As I get ready to further explore research literature on the arts, I’d like to think more broadly about how the quality of artistic experiences affects their impact, and if it can be isolated from “value” (or, as I would call it, “taste”) the way that Schulenberg describes.
- The jury may still be out on opportunities for women in theater, but female nonprofit executives are paid 27% less than men in Central Florida, according to the Chronicle of Philanthropy. (And a Guidestar report on charities nationwide found the gap to be 34.8%.)
- Researcher danah boyd says that Facebook is not so much dominating Myspace as drawing all of the white, affluent, educated users away from it. Rather than eradicating social divisions, according to boyd, social media is “making the old divisions obvious in totally new ways.” boyd’s work seems on cursory investigation more anecdotal than data-driven (though maybe I just missed the charts and graphs), but this assessment fits with what I’ve observed online, and it’s interesting to think about why.

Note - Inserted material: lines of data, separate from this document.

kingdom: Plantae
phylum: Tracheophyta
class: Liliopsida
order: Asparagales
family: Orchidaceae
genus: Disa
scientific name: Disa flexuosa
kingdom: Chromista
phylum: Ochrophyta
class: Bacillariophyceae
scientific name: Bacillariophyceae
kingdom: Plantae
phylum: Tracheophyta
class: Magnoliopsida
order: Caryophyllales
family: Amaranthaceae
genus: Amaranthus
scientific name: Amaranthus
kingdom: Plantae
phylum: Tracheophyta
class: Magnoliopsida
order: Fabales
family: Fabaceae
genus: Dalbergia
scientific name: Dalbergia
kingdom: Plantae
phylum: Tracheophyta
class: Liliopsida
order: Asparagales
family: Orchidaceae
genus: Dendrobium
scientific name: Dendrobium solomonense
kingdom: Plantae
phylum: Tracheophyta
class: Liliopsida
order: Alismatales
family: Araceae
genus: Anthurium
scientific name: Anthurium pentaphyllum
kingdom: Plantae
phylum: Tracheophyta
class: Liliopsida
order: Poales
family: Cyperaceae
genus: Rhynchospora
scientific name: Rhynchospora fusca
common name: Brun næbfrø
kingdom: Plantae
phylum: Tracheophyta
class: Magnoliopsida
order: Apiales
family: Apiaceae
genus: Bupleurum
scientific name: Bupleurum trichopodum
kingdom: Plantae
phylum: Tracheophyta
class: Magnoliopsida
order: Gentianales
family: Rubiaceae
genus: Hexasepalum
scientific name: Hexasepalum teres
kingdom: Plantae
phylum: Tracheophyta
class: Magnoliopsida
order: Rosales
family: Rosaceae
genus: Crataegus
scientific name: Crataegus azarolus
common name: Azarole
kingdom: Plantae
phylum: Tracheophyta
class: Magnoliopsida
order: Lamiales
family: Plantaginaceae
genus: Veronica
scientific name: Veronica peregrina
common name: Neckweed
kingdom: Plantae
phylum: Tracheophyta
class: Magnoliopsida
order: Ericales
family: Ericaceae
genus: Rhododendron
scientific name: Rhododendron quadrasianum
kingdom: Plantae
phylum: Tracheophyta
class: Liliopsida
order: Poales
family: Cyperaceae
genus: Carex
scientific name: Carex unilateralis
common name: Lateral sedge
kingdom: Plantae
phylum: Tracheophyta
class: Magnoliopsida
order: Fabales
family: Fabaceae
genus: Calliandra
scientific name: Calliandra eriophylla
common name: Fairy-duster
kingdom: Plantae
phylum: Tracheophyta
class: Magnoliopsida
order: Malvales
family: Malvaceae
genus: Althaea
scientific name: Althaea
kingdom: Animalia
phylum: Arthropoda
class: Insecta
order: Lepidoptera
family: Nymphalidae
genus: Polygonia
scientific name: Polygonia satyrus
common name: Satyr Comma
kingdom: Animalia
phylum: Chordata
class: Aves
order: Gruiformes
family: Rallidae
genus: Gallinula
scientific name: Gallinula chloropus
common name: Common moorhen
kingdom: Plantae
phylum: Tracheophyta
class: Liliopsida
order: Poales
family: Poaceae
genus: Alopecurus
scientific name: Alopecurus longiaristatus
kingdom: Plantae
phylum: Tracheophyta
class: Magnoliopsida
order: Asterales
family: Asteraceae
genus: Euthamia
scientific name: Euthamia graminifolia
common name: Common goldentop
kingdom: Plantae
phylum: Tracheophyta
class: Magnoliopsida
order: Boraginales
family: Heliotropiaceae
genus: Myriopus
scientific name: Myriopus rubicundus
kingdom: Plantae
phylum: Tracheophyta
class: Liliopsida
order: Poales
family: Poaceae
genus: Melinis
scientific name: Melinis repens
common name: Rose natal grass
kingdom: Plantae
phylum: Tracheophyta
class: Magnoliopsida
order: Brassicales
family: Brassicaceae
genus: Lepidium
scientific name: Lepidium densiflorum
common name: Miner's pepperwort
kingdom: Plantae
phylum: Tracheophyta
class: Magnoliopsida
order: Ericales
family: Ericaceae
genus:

- Whoa, the former finance chief for the Dutch national arts funding body is the subject of an international police hunt? He’s accused of stealing 15.5 million euros from the agency.
- Two more entrants to the microphilanthropy field.
- Tony Wang speaks of the potential for better information sharing in philanthropy. (Amen to that!)
- Seth Godin takes a shot at Malcom Gladwell for his negative review of Chris Anderson’s Free. Meanwhile, the magic flow of free information that is Twitter brings you this remarkable music video that was put together on a budget of $0 (sort of).
- My old friends at Sequenza21 land a coup: their newest video blogger is none other than violinist uberstar Hilary Hahn. I’ve long been a fan of Hilary not just for her playing, but for her extraordinarily articulate and open public persona — she was effectively one of the first classical musicians to have a blog, which you can read here. For her first installment, Hilary interviewed the multitalented Judd Greenstein, composer and head of New Amsterdam Records.